Dawn Rae Downton is a writer living in Halifax.
Imagine my surprise, on reading the news last spring, to find that I'd contributed to the spike in fentanyl street deaths in Vancouver.
Me? A writer leading a quiet life far across the country, in Halifax? My only connection to the "opioid epidemic" – a story that still dominates the news a whole year later – is fentanyl. I've used it for the past 12 years under the care of a pain specialist with 35 years of expertise treating serious, intractable pain, because, at 39, I suffered a rare-ish form of inflammatory arthritis so painful it eventually kept me from walking, standing, sitting and sleeping.

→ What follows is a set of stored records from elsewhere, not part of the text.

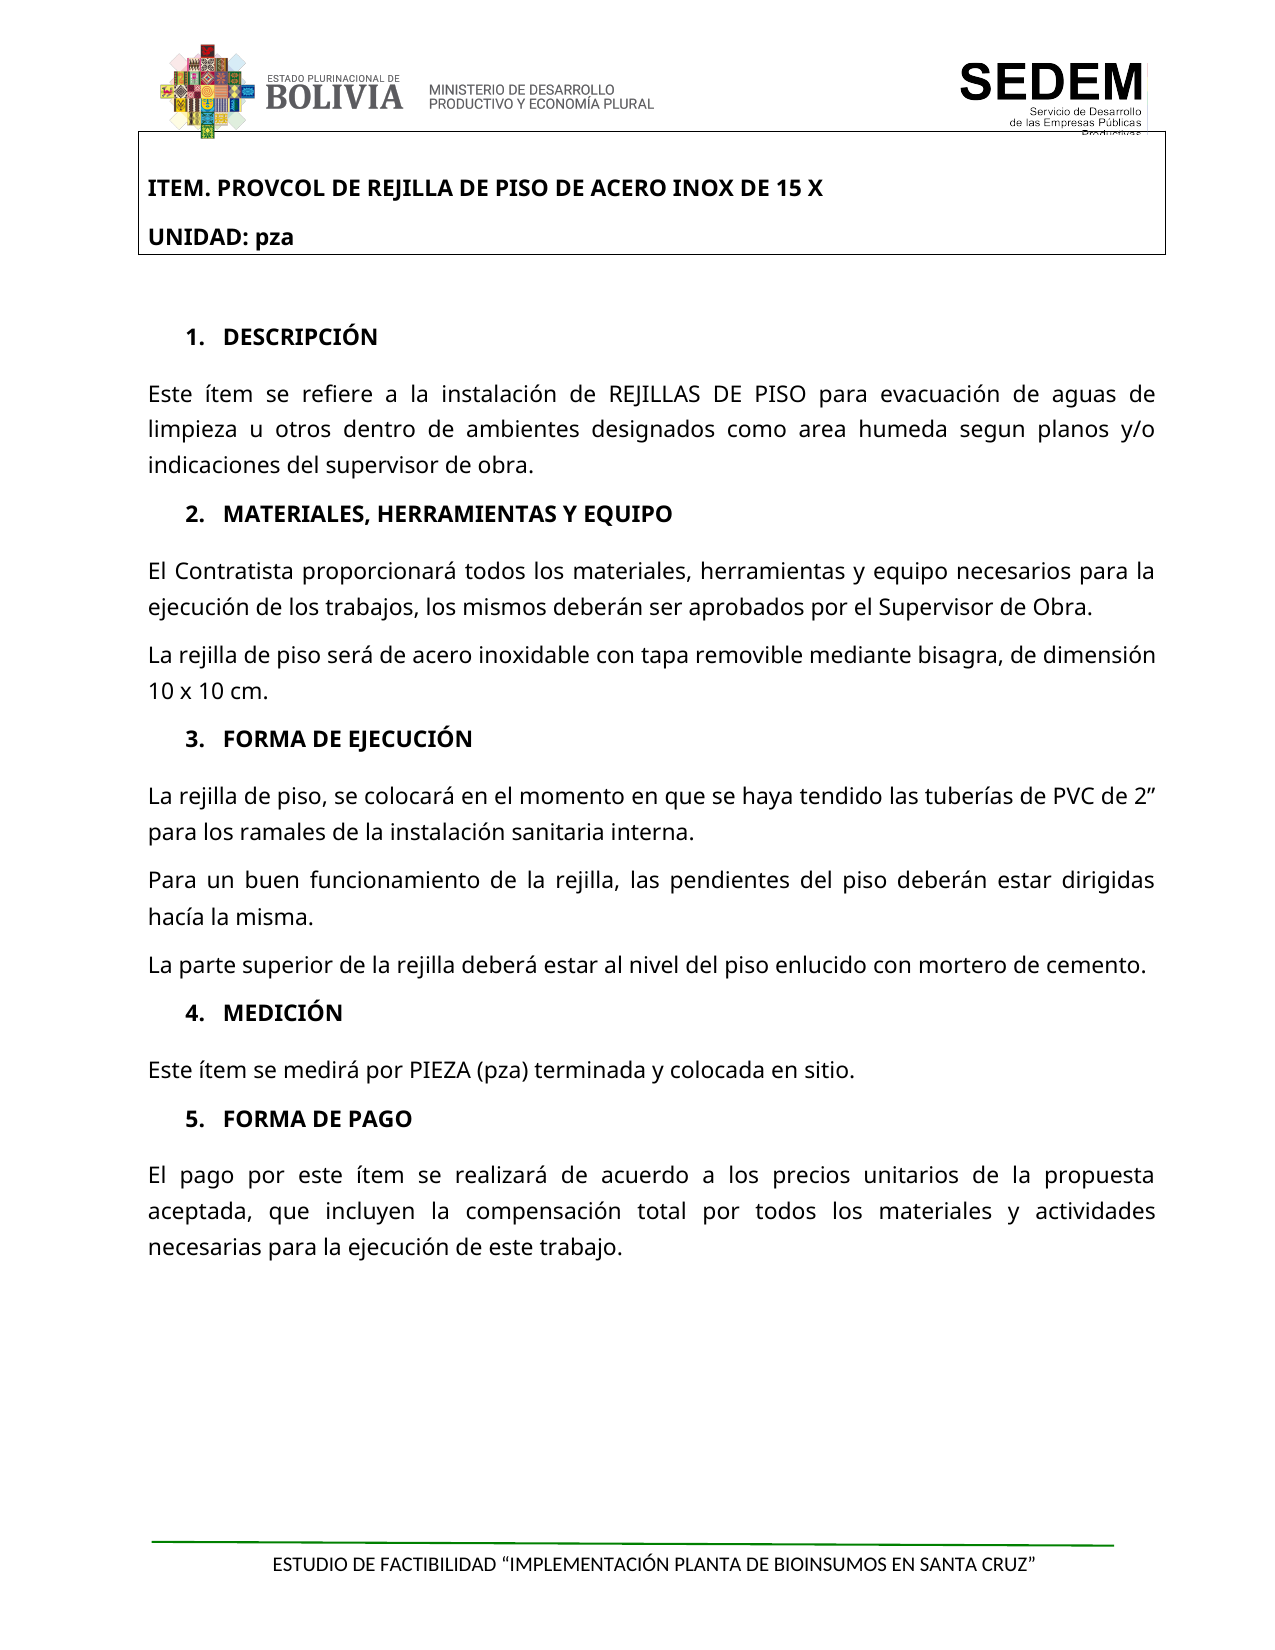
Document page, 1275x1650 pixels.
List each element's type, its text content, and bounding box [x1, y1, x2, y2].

text ITEM. PROVCOL DE REJILLA DE PISO DE ACERO INOX DE 15 X [139, 132, 1165, 203]
text Para un buen funcionamiento de la rejilla, las pendientes del piso deberán estar dirigidas hacía la misma. [148, 864, 1157, 932]
text UNIDAD: pza [139, 218, 1165, 254]
text La parte superior de la rejilla deberá estar al nivel del piso enlucido con mortero de cemento. [148, 949, 1157, 980]
text Este ítem se refiere a la instalación de REJILLAS DE PISO para evacuación de aguas de limpieza u otros dentro de ambientes designados como area humeda segun planos y/o indicaciones del supervisor de obra. [148, 377, 1157, 481]
list FORMA DE PAGO [185, 1102, 1157, 1134]
text La rejilla de piso, se colocará en el momento en que se haya tendido las tuberías de PVC de para los ramales de la instalación sanitaria interna. [148, 780, 1157, 847]
text Este ítem se medirá por PIEZA (pza) terminada y colocada en sitio. [148, 1054, 1157, 1085]
text La rejilla de piso será de acero inoxidable con tapa removible mediante bisagra, de dimensión 10 x 10 cm. [148, 639, 1157, 706]
list MATERIALES, HERRAMIENTAS Y EQUIPO [185, 498, 1157, 529]
list DESCRIPCIÓN [185, 321, 1157, 352]
picture [147, 31, 654, 152]
list MEDICIÓN [185, 997, 1157, 1028]
picture [960, 62, 1148, 135]
text El Contratista proporcionará todos los materiales, herramientas y equipo necesarios para la ejecución de los trabajos, los mismos deberán ser aprobados por el Supervisor de Obra. [148, 554, 1157, 622]
text El pago por este ítem se realizará de acuerdo a los precios unitarios de la propuesta aceptada, que incluyen la compensación total por todos los materiales y actividades necesarias para la ejecución de este trabajo. [148, 1159, 1157, 1262]
list FORMA DE EJECUCIÓN [185, 723, 1157, 754]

I don't use fentanyl to get high. I don't inject or snort it; I don't take pills. Like most chronic-pain patients on fentanyl, I wear transdermal patches (which are tricky to trade and use on the street). I use fentanyl to contain my suffering and have a tolerable life. I wouldn't dream of "diverting" it to the street; I need it too badly.
So why finger me for colluding in a so-called "opioid epidemic"? An epidemic, by definition, is a widespread infectious disease rising quickly in a community. (Webster's allows for the colloquial "excessively prevalent," but even then, opioid street deaths, measured against Vancouver's or Toronto's populations, don't add up.)
Do we even have a "crisis"? It's hard to pin down numbers when even front-line workers appear to be inflating them. One front-line worker in Toronto, who probably wanted bigger numbers to justify more aid, told Vice that 1,400 people in British Columbia had died in the past 18 months – "that's four people a day." It's not; it's 2.6 people a day.
Certainly that's 2.6 people too many, but it still has nothing to do with me, other than I'm collateral damage. Contain access, the government says, and so contain the "outbreak."
It won't happen. That's because the wrong supply – medical fentanyl rather than the raw powder smuggled in from China – is being choked off, with new national physician guidelines out this week cutting patient doses drastically, or cutting them off altogether. The Pain Medicine Physicians of B.C. Society pointed out to regulators nearly a year ago that the guidelines – already a legal "standard" in B.C. – were incomprehensible, unsafe and unusable, and that more than 100 points in them needed clarification
Nonetheless, the redoubtable Dr. David Juurlink, a Toronto drug researcher who likes the guidelines, said last week that there's a lack of "good evidence for [opioids'] long-term use."
Sure there is. There's me, and millions like me. One in five Canadians suffers miserable chronic pain; many have used opioids safely for years. They don't abuse, sell, overdose or continually raise their doses. I cut my dose by 25 per cent every winter, when I'm less active, and in less pain, than I am in summer. Undertreated chronic pain, on the other hand, is deadly. Undertreated patients risk immense physical and emotional dysfunction, endocrine failure, cardiac collapse, immune problems, dementia and early death, sometimes by suicide.
But the most outrageous statement of all came from Prime Minister Justin Trudeau. At the same time he was telling Vice that Ottawa may bring in prescription heroin, in a single swipe he slagged fentanyl, and pain itself, by saying that chronic pain is "low-grade, but very annoying."
Pain clinics ask patients to describe their pain by choosing from words such as "searing," "lancinating," "anguished," "unbearable" and so on. "Very annoying" didn't make the list. Pain patients include those with cancer and multiple sclerosis. One thing we can be sure of about Mr. Trudeau is that he's thought little about chronic pain.
We should all be glad, not shocked, that Canada is the world's second-biggest user of opioids per capita. It means we have a sound, integrated palliative-care system. If we're lucky to live long enough, we'll all need pain therapy some day; I just got there early. Let's hope it's still there when you need it.